The Hill Country Archeological Association is celebrating 25 years. HCAA will host an anniversary celebration at the Riverside Nature Center, 150 Francisco Lemos St. at 1 p.m. Saturday, Sept. 21, offering demonstrations in flintknapping, cording, paintmaking and atlatl throwing.

A variety of children’s activities will also be availble, including stone painting, artifact finding and a cave wall to decorate.

Cake and other refreshments will be offered. All proceeds from hourly raffles and a silent auction will benefit HCAA and its work to document and preserve our history.

In 1999, Robert “Bobby” Rector formed a group of 14 amateur and professional archeologists in Kerr County. Their first field site was on the banks of the Guadalupe River at Kerrville-Schreiner Park. Since then, the association has grown to 100 members, about half them Kerr County locals.

“We are one of the most active avocational archeology organizations in the state,” said Mike McBride, past president of HCAA. “There’s over a dozen regional societies like us, but we are very active working with the local landowners to do archeological surveys and research on their land. We’re also very active in public outreach and education.”

The association does all of its own analysis, documentation and publishing, which helps to make their discoveries readily available to the public.

HCAA’s current fieldwork — a large project they’ve been working on for the past six years — is on Crying Woman Ranch, which sits on the North Fork of the Guadalupe River.

“What this project has shown is evidence of some of the oldest Native American occupation in the Hill Country,” McBride said. “Some of the radio carbon dating that we have on bones and campfire charcoal at the site are greater than 10,000 years old.”

The recent excavation of cooking hearths at the site show how Paleo Indians changed their eating habits and learned to cook existing plants, allowing for a more stable society as they began to move away from a hunter-gatherer lifestyle.

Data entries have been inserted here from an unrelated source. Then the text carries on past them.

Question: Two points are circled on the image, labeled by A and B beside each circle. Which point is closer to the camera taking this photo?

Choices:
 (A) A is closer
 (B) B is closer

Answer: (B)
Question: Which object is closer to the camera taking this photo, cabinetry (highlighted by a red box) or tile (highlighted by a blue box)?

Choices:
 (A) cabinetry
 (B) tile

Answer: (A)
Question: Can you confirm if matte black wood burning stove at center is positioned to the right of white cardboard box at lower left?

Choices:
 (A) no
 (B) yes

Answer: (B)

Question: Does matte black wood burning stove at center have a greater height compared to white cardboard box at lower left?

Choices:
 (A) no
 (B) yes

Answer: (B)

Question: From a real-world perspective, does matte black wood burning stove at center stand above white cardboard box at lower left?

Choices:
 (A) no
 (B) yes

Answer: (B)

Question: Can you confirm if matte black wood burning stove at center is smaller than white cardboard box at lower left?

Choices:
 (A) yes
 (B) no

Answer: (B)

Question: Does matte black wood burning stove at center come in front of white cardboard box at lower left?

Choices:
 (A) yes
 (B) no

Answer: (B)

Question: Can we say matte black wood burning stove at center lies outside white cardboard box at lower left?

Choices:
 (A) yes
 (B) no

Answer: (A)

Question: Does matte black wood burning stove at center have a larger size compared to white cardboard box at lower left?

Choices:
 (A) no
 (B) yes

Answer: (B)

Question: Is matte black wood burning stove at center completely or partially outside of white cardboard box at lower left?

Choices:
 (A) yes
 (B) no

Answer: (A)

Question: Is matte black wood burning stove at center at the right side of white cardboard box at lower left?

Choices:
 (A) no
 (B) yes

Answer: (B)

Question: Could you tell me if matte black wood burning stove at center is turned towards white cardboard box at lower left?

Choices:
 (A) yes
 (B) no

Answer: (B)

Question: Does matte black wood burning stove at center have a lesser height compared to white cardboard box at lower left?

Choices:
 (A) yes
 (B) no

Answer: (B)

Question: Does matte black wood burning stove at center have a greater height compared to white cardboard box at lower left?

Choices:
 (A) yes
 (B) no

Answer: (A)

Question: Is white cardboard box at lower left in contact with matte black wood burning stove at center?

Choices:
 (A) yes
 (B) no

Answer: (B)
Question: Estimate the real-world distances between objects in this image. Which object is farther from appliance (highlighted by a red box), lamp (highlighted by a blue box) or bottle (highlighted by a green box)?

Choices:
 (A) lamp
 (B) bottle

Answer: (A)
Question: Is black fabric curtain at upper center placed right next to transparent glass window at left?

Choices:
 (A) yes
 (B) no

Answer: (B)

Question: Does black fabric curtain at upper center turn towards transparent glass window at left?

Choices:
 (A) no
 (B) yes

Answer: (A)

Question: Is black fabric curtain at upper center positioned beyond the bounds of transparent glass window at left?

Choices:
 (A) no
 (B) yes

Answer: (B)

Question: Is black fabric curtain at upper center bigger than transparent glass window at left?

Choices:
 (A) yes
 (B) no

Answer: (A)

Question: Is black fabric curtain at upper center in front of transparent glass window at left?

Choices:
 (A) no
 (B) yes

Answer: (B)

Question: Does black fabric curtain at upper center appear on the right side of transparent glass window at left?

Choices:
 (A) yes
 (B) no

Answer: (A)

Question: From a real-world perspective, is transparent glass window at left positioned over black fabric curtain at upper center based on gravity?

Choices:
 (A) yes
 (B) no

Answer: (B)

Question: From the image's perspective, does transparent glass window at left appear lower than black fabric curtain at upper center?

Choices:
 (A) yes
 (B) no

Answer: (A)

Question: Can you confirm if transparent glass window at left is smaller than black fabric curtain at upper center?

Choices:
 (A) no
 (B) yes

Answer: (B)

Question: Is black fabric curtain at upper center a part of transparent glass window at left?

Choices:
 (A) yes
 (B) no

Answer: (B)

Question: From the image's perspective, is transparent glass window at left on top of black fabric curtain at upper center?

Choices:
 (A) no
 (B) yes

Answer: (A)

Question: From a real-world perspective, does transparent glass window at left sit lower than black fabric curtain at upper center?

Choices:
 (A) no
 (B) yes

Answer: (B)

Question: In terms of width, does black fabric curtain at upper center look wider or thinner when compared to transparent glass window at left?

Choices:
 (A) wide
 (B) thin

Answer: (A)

“A big part of what we do is help landowners understand the significance of whatever land they’ve got, and helping them preserve it. Anything we take from the land goes back to the landowner,” McBride said.

HCAA has also recovered several types of projectile points and stone tools, such as arrowheads and spears, from the site. These artifacts help them understand which groups of ancient foragers most likely camped at Crying Woman Ranch.

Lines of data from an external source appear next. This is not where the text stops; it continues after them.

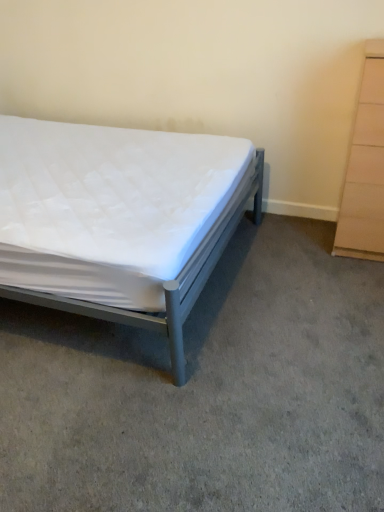
Question: Is metallic gray bed at left to the left of beige wood chest of drawers at right from the viewer's perspective?

Choices:
 (A) no
 (B) yes

Answer: (B)

Question: Is metallic gray bed at left next to beige wood chest of drawers at right and touching it?

Choices:
 (A) yes
 (B) no

Answer: (B)

Question: Is metallic gray bed at left oriented away from beige wood chest of drawers at right?

Choices:
 (A) no
 (B) yes

Answer: (A)

Question: From the image's perspective, is metallic gray bed at left under beige wood chest of drawers at right?

Choices:
 (A) no
 (B) yes

Answer: (B)

Question: Is metallic gray bed at left not near beige wood chest of drawers at right?

Choices:
 (A) no
 (B) yes

Answer: (B)

Question: From a real-world perspective, is metallic gray bed at left under beige wood chest of drawers at right?

Choices:
 (A) yes
 (B) no

Answer: (A)

Question: Does beige wood chest of drawers at right have a smaller size compared to metallic gray bed at left?

Choices:
 (A) yes
 (B) no

Answer: (A)

Question: Is metallic gray bed at left a part of beige wood chest of drawers at right?

Choices:
 (A) no
 (B) yes

Answer: (A)

Question: From the image's perspective, is beige wood chest of drawers at right beneath metallic gray bed at left?

Choices:
 (A) yes
 (B) no

Answer: (B)

Question: From the image's perspective, is beige wood chest of drawers at right located above metallic gray bed at left?

Choices:
 (A) no
 (B) yes

Answer: (B)

Question: Considering the relative sizes of beige wood chest of drawers at right and metallic gray bed at left in the image provided, is beige wood chest of drawers at right bigger than metallic gray bed at left?

Choices:
 (A) yes
 (B) no

Answer: (B)

Question: Is beige wood chest of drawers at right at the right side of metallic gray bed at left?

Choices:
 (A) yes
 (B) no

Answer: (A)

Question: Can you see beige wood chest of drawers at right touching white quilted mattress at center?

Choices:
 (A) no
 (B) yes

Answer: (A)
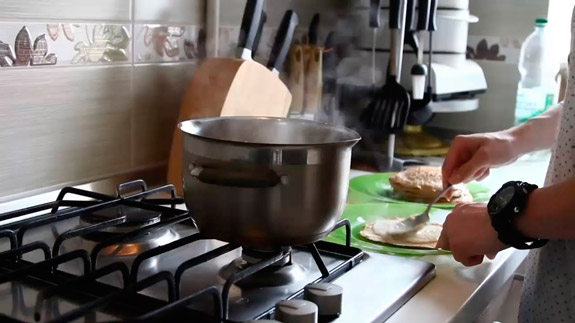
Where is `stove knobs`? This screenshot has height=323, width=575. stove knobs is located at coordinates (299, 308), (315, 293).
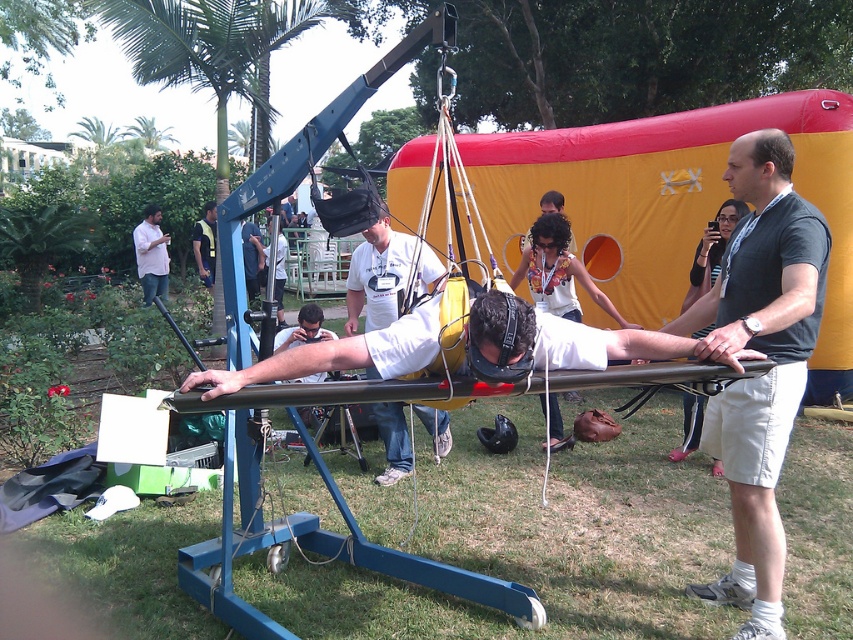
Is point (767, 257) positioned behind point (534, 273)?

No, (767, 257) is closer to viewer.

Between dark gray t-shirt at center and white matte/soft fabric at center, which one is positioned lower?

dark gray t-shirt at center is below.

Does point (721, 321) come closer to viewer compared to point (552, 406)?

Yes.

In order to click on dark gray t-shirt at center in this screenshot , I will do `click(764, 353)`.

Can you confirm if white matte shirt at center is positioned to the right of black matte shirt at upper right?

No, white matte shirt at center is not to the right of black matte shirt at upper right.

Based on the photo, who is more distant from viewer, (361,260) or (720,209)?

Positioned behind is point (720,209).

Is point (450, 435) less distant than point (700, 241)?

Yes.

Where is `white matte shirt at center`? Image resolution: width=853 pixels, height=640 pixels. white matte shirt at center is located at coordinates (386, 275).

Is white matte/soft fabric at center positioned behind white shirt at upper left?

No, it is in front of white shirt at upper left.

Who is more forward, (x=585, y=269) or (x=152, y=278)?

Point (x=585, y=269)

You are a GUI agent. You are given a task and a screenshot of the screen. Output one action in this format:
    pyautogui.click(x=<x>, y=<y>)
    Task: Click on the white matte/soft fabric at center
    This screenshot has width=853, height=640.
    Given the screenshot: What is the action you would take?
    pyautogui.click(x=558, y=272)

“The creation of stone tools was a requisite for civilization. It allowed organized groups to survive,” McBride said.

Flintknapping, or the reproduction of these stone tools, will be demonstrated at the Sept. 21 anniversary celebration.

“The techniques involved in creating these tools have not changed in human history. It’s the same technology that has been a part of human development for millennia,” McBride said.